A newer and more recently popular technique, is the "scanning machine". These have different names and come from different sources. Some of them cost upwards of $10,000 for the practitioner to buy (suggesting that the people who buy them probably do believe they work). The idea is that you hook the machine up to the patient (or sometimes put a sample of blood, hair, or whatever on or into the machine) and it gives a readout telling everything that is wrong with the person, be it their heart, brain, intestines, or the presence of some rare tropical parasite. Some of these miraculous devices go a step further, and actually treat the maladies that they discover. A few even claim the ability to treat patients who are not physically present.

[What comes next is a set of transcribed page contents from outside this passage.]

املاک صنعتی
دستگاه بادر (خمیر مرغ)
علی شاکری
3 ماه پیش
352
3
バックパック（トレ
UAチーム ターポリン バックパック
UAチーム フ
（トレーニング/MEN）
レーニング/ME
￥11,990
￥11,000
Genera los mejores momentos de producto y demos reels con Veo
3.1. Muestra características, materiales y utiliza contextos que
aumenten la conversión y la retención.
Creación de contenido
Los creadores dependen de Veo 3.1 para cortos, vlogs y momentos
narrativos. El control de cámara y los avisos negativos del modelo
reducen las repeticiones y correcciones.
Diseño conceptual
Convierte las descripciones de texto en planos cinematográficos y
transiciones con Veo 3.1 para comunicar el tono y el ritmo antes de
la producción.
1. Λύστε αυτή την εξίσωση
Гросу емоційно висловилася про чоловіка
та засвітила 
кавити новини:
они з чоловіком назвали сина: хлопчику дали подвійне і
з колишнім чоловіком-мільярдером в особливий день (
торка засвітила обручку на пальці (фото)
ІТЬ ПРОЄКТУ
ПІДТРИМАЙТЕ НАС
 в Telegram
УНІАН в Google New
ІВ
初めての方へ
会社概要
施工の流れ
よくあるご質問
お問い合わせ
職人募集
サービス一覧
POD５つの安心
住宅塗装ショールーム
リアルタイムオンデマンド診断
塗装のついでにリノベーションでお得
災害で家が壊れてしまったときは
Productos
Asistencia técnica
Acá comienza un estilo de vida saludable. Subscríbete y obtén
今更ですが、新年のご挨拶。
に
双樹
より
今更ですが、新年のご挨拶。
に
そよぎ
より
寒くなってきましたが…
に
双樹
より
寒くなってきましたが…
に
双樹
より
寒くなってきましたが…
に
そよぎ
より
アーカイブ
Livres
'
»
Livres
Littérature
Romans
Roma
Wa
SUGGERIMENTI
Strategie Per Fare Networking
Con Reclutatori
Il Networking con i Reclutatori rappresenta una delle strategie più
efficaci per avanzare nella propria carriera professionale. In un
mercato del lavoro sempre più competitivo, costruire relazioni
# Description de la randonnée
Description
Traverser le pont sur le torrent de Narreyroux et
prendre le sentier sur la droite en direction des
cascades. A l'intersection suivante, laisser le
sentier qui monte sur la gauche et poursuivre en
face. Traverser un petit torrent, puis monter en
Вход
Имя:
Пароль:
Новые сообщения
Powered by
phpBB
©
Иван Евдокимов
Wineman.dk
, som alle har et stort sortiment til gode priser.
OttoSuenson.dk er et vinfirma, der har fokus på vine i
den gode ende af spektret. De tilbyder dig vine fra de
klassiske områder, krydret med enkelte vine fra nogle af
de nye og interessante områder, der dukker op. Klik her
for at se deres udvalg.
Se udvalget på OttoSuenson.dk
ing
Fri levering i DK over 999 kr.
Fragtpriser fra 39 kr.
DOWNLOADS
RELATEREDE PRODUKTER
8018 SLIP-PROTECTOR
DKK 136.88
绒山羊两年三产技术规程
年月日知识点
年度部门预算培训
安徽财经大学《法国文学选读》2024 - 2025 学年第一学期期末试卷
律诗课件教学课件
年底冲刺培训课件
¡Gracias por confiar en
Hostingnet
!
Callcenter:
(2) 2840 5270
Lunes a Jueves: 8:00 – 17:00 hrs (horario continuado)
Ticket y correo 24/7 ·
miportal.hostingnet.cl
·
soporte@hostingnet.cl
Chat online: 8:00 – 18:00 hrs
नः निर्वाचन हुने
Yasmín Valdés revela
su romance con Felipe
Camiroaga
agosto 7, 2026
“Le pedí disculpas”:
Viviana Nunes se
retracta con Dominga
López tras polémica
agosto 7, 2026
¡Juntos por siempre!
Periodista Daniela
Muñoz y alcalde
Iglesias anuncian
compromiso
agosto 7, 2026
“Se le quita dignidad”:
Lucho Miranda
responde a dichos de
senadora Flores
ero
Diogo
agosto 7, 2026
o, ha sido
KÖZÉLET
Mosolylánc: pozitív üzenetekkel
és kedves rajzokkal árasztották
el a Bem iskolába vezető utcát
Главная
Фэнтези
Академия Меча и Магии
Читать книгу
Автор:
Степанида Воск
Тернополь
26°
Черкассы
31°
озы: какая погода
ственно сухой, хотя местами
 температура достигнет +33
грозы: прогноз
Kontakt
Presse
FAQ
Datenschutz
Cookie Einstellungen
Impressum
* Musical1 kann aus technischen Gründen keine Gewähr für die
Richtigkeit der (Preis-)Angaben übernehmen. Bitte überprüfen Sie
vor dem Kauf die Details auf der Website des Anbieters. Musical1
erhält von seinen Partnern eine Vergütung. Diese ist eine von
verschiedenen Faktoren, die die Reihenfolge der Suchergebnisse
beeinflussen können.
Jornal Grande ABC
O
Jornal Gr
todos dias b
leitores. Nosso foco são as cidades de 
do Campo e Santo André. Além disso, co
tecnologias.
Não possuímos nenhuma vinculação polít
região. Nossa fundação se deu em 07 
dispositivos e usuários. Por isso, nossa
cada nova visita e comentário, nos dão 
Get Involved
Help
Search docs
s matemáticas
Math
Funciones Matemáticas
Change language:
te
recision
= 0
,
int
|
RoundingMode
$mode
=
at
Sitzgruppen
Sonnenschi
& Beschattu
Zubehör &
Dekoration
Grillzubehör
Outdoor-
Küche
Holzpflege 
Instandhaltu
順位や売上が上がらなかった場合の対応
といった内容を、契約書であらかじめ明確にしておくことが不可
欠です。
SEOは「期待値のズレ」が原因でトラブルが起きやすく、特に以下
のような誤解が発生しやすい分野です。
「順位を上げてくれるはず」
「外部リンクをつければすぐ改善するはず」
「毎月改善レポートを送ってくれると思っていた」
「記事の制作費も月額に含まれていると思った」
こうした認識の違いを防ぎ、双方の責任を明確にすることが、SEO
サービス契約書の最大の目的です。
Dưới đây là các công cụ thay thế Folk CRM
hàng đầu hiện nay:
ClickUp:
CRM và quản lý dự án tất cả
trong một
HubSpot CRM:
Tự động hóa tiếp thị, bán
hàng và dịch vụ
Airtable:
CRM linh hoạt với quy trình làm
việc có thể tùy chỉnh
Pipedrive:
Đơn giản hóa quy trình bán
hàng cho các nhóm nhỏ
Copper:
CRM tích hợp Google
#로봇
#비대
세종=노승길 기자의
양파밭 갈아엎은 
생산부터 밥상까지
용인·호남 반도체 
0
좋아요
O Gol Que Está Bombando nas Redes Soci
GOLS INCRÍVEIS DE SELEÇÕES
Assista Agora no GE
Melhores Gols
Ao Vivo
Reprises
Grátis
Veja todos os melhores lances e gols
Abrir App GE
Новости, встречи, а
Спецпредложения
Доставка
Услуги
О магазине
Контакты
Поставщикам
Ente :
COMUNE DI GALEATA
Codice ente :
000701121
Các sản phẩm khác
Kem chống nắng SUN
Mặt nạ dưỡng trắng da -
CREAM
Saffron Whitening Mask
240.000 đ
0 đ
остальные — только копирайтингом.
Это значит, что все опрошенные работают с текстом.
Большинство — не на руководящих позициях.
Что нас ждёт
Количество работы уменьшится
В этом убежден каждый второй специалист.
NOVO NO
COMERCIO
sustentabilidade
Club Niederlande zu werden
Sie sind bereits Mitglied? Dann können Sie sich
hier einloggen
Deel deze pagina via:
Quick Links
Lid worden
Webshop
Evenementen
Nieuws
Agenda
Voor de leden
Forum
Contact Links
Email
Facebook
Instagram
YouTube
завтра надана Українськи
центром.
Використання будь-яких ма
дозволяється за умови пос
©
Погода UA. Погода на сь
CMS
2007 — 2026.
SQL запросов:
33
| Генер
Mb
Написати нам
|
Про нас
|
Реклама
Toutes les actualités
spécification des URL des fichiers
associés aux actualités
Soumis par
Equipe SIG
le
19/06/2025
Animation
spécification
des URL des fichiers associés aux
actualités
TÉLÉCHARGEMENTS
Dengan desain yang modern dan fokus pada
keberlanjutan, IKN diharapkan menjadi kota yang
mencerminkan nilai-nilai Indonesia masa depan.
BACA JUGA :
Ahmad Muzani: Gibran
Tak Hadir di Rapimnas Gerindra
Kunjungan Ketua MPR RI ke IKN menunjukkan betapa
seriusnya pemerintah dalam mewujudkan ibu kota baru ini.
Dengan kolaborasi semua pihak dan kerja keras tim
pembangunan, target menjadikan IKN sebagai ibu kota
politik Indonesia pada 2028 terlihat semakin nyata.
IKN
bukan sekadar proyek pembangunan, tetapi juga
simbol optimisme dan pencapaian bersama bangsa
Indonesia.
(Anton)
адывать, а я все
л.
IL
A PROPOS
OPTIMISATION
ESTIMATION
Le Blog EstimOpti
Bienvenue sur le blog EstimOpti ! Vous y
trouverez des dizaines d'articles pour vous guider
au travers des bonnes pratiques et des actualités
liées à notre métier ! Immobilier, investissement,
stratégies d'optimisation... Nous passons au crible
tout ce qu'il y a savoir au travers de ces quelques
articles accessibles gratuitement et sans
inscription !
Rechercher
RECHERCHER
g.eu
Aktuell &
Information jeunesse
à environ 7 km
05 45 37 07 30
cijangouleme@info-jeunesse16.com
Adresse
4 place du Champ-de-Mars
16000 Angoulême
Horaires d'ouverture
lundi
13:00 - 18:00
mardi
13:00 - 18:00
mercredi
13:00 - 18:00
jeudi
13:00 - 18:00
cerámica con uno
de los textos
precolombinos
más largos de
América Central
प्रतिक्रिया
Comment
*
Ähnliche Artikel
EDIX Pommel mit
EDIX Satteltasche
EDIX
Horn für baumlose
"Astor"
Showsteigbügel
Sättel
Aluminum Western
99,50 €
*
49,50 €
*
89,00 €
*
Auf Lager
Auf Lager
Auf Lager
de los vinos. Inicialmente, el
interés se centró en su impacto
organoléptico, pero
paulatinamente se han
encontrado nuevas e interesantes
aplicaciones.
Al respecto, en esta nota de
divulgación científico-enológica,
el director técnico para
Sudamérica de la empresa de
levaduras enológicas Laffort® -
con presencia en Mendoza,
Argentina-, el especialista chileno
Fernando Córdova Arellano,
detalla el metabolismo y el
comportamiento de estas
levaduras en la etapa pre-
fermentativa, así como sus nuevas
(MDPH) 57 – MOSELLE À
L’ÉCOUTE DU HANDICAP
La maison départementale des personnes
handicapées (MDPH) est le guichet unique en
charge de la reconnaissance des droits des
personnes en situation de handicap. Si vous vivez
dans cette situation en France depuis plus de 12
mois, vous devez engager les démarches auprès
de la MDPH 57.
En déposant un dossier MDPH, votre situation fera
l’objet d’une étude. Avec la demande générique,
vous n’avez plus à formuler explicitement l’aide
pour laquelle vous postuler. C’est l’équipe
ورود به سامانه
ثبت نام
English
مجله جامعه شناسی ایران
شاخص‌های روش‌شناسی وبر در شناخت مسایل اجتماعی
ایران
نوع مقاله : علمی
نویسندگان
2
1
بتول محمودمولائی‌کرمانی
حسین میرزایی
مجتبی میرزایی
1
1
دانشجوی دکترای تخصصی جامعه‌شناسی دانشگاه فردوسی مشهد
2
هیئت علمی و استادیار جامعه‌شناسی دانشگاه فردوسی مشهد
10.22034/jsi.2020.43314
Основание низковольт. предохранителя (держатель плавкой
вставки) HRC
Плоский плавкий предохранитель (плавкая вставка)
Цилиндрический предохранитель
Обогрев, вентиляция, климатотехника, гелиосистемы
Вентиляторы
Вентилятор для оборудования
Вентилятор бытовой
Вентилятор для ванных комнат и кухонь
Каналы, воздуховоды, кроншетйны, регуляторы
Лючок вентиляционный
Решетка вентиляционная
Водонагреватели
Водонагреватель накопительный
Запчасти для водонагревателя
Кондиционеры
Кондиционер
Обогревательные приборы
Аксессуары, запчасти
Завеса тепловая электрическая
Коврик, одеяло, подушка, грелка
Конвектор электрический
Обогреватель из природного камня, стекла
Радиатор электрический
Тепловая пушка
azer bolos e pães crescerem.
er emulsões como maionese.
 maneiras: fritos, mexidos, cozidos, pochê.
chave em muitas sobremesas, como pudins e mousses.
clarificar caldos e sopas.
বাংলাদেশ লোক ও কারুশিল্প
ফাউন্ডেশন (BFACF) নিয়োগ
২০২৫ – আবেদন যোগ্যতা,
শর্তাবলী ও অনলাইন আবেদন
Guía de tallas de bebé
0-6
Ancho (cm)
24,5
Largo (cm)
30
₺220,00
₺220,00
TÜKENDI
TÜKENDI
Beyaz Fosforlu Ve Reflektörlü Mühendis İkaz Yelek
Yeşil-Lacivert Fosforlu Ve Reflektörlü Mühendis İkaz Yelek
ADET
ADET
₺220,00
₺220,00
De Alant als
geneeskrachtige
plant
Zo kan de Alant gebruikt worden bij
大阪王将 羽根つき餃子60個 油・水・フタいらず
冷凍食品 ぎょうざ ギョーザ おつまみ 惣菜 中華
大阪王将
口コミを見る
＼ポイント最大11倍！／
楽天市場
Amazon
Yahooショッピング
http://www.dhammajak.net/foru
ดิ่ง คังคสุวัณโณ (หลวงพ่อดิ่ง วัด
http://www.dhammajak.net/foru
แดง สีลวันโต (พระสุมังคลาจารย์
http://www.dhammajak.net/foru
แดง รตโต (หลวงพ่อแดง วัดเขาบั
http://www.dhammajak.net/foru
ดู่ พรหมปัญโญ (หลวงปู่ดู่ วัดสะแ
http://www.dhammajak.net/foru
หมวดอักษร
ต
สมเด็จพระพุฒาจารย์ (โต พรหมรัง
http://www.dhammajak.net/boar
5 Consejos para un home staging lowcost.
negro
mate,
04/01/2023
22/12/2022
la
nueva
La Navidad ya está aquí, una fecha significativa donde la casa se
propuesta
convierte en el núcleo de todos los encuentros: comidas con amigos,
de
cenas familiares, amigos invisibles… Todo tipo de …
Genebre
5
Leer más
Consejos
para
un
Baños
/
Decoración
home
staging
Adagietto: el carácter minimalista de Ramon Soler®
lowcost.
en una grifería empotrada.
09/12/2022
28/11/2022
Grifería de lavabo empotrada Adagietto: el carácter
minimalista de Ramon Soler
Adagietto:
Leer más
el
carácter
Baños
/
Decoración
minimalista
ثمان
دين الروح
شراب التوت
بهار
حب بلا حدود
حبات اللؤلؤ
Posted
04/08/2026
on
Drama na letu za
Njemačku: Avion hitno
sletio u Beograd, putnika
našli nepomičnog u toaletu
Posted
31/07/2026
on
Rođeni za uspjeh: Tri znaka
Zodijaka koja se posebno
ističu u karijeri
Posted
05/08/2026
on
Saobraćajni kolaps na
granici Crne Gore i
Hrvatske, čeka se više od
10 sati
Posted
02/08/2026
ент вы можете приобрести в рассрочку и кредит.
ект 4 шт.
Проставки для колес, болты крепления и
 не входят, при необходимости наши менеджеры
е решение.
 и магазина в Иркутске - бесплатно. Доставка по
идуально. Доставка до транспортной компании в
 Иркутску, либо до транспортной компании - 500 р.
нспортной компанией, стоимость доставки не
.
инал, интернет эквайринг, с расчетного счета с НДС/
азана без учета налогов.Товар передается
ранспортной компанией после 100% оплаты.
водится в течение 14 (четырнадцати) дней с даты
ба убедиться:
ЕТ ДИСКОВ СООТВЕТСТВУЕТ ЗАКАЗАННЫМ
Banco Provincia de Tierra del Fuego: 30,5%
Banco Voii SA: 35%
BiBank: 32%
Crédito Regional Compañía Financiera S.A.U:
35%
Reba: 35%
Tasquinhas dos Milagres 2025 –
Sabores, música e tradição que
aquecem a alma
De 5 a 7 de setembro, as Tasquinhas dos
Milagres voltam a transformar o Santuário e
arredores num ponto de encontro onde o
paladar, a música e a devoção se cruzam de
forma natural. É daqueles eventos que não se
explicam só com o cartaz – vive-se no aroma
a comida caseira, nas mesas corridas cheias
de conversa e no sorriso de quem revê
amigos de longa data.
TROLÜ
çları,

Now, I can believe that fairy folks live in old oaks, or that there's gold at the end of the rainbow. But some things are just beyond believing. If such a machine really existed-- even one that only did the diagnostic part-- and it only cost $10,000 or even $100,000, every hospital and large clinic would have one. The inventor would win every nobel prize in existence, and many of the world's ills would be at an end. But alas, there is no such thing. I have personally seen patients who were "diagnosed" by these machines to have african parasites, HIV, and a host of other ailments that they did not turn out to possess. One of them was once taken apart by a computer scientist from microsoft, who loked at tis source code and found that all it did was generate random results.
These are just a sample of the hocus-pocus diagnostic techniques that can be found around town. Some of the people using them may really believe they work. Others are just wanting a quick and easy way to charge people for something, to capitalize on fear and suffering.
For my part, I don't do "diagnosis". This word means "certain knowledge" in Greek, and I don't think there's any such thing when it comes to healthcare. I believe in assessment based on real information, and keeping an open mind to the fact that things can change, or new information can come forward.